Personal information
- National team: United States
- Born: August 24, 2000 (age 25)

Sport
- Sport: Swimming
- Strokes: Breaststroke, Butterfly

Medal record
Men's swimming
Representing the United States
Pan Pacific Championships
| Gold medal – first place | 2026 Irvine | 100 m breastroke |
| Gold medal – first place | 2026 Irvine | 4×100 m medley |
| Gold medal – first place | 2026 Irvine | 4×100 m mixed medley |
| Silver medal – second place | 2026 Irvine | 50 m butterfly |
| Silver medal – second place | 2026 Irvine | 50 m breaststroke |

= Van Mathias =

American swimmer (born 2000)

Van Mathias (born August 24, 2000) is an American swimmer.

==Career==
Mathias swam collegiately for the Indiana Hoosiers for five seasons. Following the 2023 NCAA Division I Men's Swimming and Diving Championships he retired from swimming. Following his retirement he became the director of operations for the Hoosiers swim and dive program. In 2025, he returned to part-time training.

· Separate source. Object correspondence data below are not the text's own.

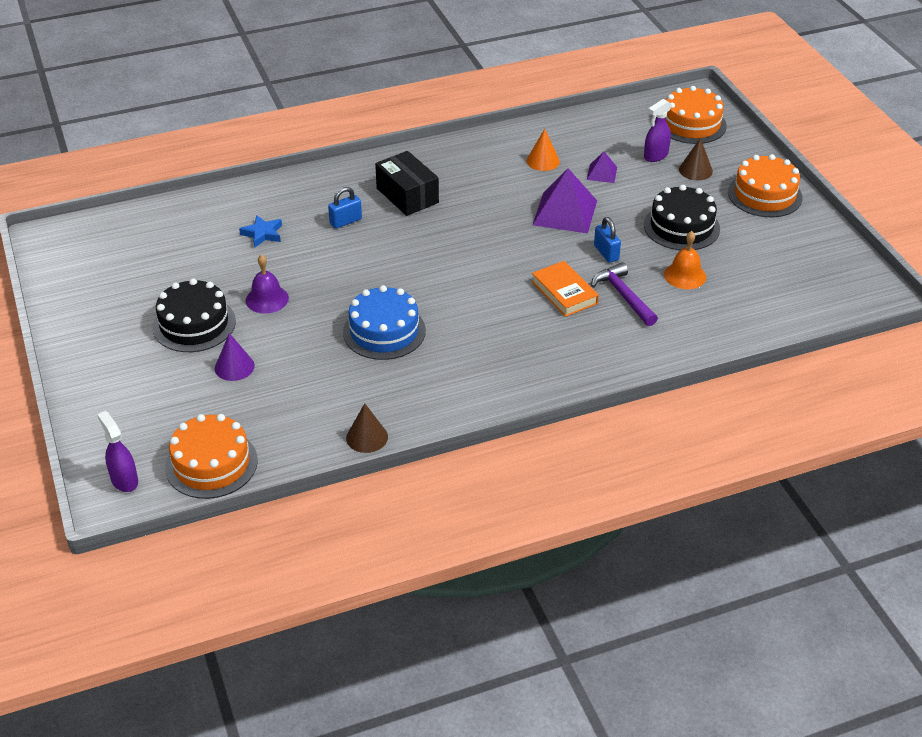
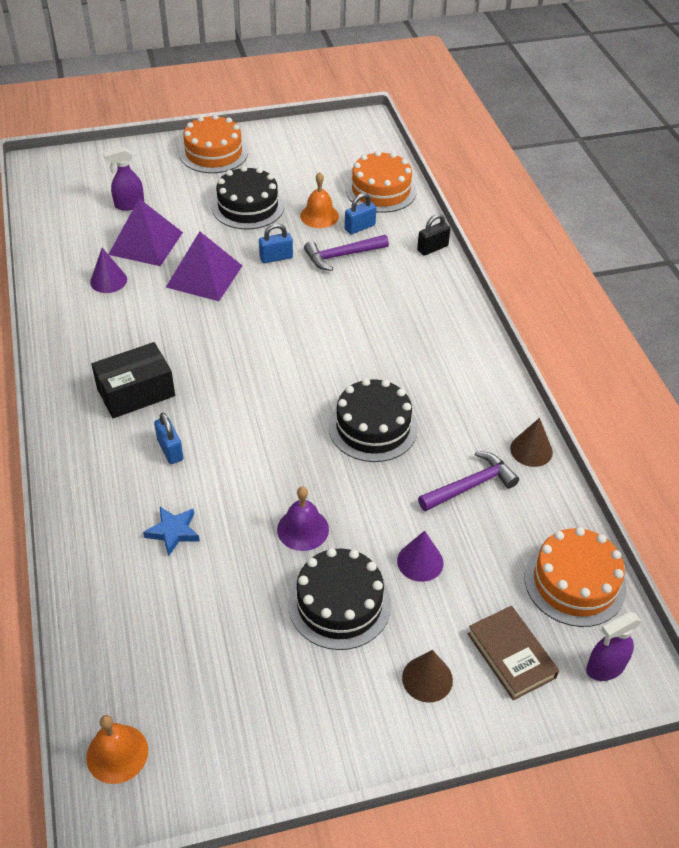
camera: 85 degrees left, 5 degrees up
blue cake [343,285,426,360] -> black cake [329,378,418,462]
orange cone [526,129,560,171] -> purple cone [90,248,127,293]
orange book [531,261,599,317] -> none
purple pyramid [587,152,617,183] -> purple pyramid [108,199,183,266], size x1.95
purple spray bottle [644,99,672,162] -> purple spray bottle turned 105 degrees clockwise [103,147,144,211]
orange cake [665,86,727,144] -> orange cake moved to [346,151,417,213]
brown cone [679,138,713,180] -> brown cone moved to [402,650,453,703]
none -> orange bell [86,715,148,784]
none -> blue padlock [345,193,376,234]
none -> black padlock [417,214,451,256]
none -> purple hammer [418,451,519,511]
none -> brown book [467,606,559,700]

On June 17, 2026, during the 2026 USA Swimming Pro Swim Series, he set an Americas record in the 50 meter breaststroke with a time of 26.30 seconds. On June 20, 2026, he set an Americas record in the 100 meter breaststroke with a time of 58.01 seconds. In August 2026, he competed at the 2026 Pan Pacific Swimming Championships and won a gold medal in the 100 meter breaststroke with a Pan Pacific Championships record time of 58.02 seconds. He also won a gold medal in the 4 × 100 meter mixed medley with a world record time of 3:36.70. He had a 57.30 split to put the Americans back in world record contention and extend their lead over the field.